Infraestruturas: Ministro anuncia abertura do concurso para estrada de Vinhais

O ministro das Infraestruturas, Miguel Pinto Luz, anunciou, em Vinhais, a abertura do concurso público para a construção da segunda fase da estrada Vinhais-Bragança, no valor de 82,5 milhões de euros, financiados pelo Governo.

“Estamos aqui para cumprir, mas só fico descansado quando for adjudicado”, afirmou o governante, durante o seu discurso, na visita a 25 de março. 

A segunda fase da obra consiste na construção de uma variante, na localidade de Vila Verde, concelho de Vinhais, distrito de Bragança, com uma extensão de quatro quilómetros, que fará duas ligações à Estrada Nacional (EN) 103. Está ainda previsto a construção de um viaduto sobre Vale de Cabrões e outro sobre Vale do Tuela.

“O senhor presidente sabe que ia ser colocado nas prioridades do Governo esta obra.

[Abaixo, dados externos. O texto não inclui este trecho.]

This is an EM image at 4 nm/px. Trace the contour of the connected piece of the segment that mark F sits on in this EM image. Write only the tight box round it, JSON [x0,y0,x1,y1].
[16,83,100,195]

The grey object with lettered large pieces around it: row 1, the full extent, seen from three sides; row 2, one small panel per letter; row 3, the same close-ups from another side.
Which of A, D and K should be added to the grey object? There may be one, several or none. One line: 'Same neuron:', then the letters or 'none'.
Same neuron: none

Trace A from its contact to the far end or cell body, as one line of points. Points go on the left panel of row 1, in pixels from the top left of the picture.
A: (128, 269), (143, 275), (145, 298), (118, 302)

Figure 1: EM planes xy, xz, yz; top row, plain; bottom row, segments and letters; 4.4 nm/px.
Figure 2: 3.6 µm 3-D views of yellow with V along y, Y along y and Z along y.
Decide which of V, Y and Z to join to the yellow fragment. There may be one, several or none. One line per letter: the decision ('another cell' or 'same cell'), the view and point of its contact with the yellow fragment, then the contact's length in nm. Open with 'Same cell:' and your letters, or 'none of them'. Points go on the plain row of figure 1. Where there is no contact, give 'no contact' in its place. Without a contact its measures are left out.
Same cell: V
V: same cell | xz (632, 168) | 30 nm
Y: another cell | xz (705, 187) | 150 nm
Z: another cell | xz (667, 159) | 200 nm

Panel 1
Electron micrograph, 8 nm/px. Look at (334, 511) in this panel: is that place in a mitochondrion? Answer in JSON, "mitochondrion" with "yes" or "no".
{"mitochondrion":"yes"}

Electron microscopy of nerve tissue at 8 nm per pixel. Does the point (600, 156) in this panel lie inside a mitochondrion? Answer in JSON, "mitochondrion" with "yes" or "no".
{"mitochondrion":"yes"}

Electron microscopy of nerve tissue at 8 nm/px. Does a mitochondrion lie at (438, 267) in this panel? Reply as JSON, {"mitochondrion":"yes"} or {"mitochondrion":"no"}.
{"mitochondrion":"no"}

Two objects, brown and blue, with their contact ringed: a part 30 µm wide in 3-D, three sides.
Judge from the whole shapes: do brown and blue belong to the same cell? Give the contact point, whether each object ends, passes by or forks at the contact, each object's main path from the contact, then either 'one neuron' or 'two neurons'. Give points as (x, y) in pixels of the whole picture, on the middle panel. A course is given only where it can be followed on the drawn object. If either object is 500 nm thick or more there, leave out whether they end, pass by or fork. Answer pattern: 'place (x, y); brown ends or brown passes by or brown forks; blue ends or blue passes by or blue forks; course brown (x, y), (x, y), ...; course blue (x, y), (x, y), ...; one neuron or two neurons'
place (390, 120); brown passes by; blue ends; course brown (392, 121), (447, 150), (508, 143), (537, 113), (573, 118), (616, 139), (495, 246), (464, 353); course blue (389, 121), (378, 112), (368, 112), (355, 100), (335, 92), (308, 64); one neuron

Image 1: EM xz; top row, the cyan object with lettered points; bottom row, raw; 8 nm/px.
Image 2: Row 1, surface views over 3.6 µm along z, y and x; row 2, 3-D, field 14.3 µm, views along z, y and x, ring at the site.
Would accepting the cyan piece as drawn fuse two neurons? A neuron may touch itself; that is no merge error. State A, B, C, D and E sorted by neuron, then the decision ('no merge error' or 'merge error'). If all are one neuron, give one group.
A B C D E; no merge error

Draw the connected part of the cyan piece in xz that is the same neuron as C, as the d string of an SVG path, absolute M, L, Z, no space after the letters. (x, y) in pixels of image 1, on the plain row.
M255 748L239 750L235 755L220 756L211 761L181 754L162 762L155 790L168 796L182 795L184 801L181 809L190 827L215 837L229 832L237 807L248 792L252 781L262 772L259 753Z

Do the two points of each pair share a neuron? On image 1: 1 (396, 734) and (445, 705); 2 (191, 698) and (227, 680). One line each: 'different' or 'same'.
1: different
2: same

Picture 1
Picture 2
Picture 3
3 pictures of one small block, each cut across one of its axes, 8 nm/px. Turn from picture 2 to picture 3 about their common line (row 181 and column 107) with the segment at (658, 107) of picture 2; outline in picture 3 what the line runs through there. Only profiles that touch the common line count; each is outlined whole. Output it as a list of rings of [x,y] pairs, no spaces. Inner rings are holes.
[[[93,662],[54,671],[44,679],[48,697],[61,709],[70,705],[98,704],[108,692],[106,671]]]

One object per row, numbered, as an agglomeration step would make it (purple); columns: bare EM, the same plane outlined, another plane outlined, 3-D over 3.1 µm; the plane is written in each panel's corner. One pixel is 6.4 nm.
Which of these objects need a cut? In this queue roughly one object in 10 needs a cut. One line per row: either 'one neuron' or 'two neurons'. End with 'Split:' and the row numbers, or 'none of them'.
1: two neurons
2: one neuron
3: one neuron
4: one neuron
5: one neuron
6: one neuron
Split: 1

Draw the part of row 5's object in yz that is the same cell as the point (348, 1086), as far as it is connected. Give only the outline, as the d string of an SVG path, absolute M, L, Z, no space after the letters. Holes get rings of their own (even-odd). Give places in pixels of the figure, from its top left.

Podia ter sido mais uma obra, mas não, foi colocada na RCM 69 (Resolução do Conselho de Ministros n.º 69/2025, direcionado para projetos rodoviários prioritários) (…). Eu diria que é uma decisão histórica pelo volume de investimento em rodovia. Parece que era um parente pobre – já só havia dinheiro para ferrovia e ninguém queria investir em rodovia – e nós dissemos: ‘não’. Há ainda um país por realizar, há país que foi desenhado e não foi concluído”, vincou Miguel Pinto Luz.

A previsão é que esta empreitada esteja concluída em 2029.

A requalificação da estrada Vinhais-Bragança, com mais de 30 quilómetros, começou em outubro de 2024. 

A primeira fase, que consistiu na melhoria do troço existente e na redução de curvas, ficou concluída no final do ano passado, tendo custado 16,9 milhões de euros, financiados pelo Plano de Recuperação e Resiliência (PRR). A Infraestruturas de Portugal abriu, hoje, o concurso para a segunda fase.

Inicialmente, previa-se que a ligação custasse 36 milhões de euros, financiados pelo PRR, mas custa agora 100 milhões de euros. 

Uma vez que a obra não ficará concluída até junho de 2026, como exigia o PRR, o Governo vai financiar a estrada. O presidente da câmara municipal de Vinhais, Luís Fernandes, já tinha adiantado, à Lusa, que o cabimento orçamental é de oito milhões de euros para 2026, de 42 milhões para 2027 e o resto para 2028, perfazendo o total de 82 milhões de euros.